-------- Data to use --------

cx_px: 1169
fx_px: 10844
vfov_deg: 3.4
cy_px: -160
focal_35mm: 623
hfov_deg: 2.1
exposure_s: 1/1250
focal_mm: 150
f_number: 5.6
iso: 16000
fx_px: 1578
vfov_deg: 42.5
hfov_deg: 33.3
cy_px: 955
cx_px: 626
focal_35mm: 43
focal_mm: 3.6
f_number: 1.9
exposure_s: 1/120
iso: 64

--------
-------- Data to use --------

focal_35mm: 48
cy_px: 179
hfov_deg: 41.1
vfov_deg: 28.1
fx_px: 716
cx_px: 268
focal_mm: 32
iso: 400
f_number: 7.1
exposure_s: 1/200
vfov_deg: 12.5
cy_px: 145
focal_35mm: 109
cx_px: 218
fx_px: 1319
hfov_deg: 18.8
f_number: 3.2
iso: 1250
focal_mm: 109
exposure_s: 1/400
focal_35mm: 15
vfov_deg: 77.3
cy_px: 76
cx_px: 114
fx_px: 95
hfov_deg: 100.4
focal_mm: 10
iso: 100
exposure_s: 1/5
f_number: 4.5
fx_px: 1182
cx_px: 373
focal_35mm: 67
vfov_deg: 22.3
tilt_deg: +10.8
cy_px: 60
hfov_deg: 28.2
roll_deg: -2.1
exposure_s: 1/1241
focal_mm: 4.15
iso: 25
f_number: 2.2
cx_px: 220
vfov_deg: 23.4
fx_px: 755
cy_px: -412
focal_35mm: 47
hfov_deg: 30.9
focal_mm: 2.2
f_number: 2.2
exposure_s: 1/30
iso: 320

--------
-------- Data to use --------

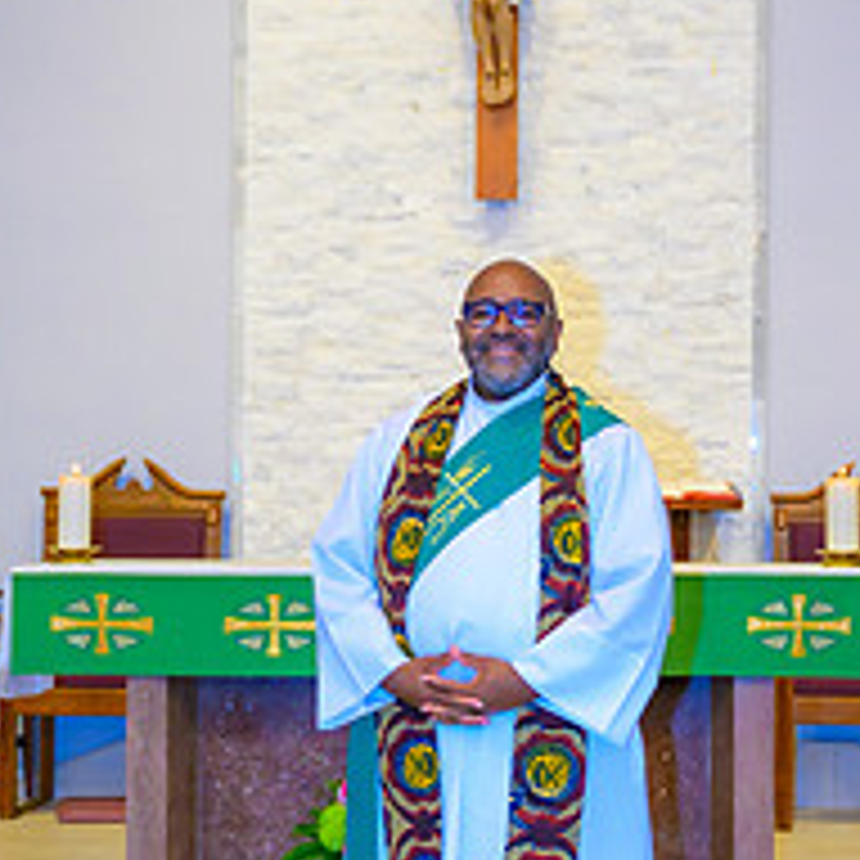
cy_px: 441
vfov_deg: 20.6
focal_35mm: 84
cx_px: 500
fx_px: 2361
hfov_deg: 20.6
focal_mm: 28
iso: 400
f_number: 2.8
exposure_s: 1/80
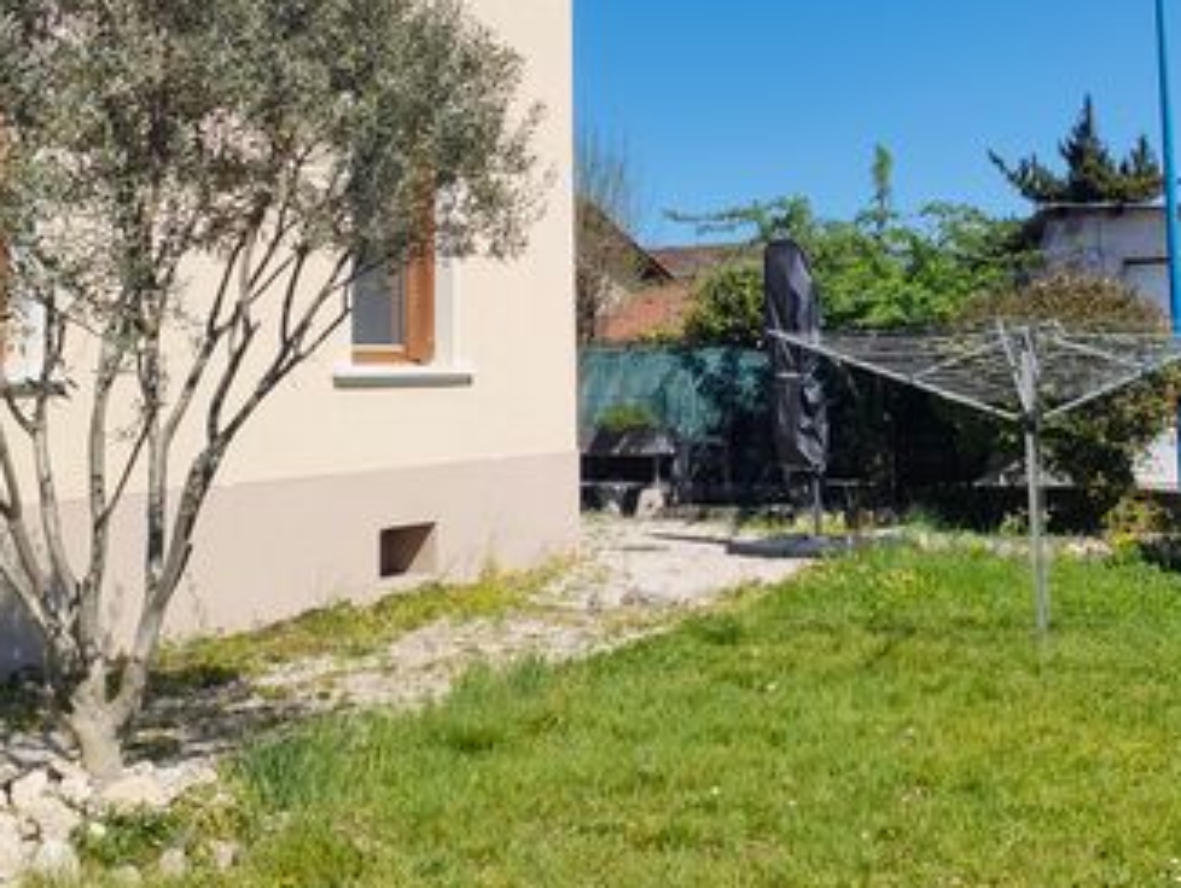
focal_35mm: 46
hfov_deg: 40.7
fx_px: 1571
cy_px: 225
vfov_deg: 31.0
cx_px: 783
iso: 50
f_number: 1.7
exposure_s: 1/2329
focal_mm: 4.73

--------

#### Exercise description:
Although pictures appear among the entries, please set down only the lines from the one with "exposure_s: 1/80" up to and including the one with "focal_mm: 4.73", word for word.

#### Reply:
exposure_s: 1/80
focal_35mm: 46
hfov_deg: 40.7
fx_px: 1571
cy_px: 225
vfov_deg: 31.0
cx_px: 783
iso: 50
f_number: 1.7
exposure_s: 1/2329
focal_mm: 4.73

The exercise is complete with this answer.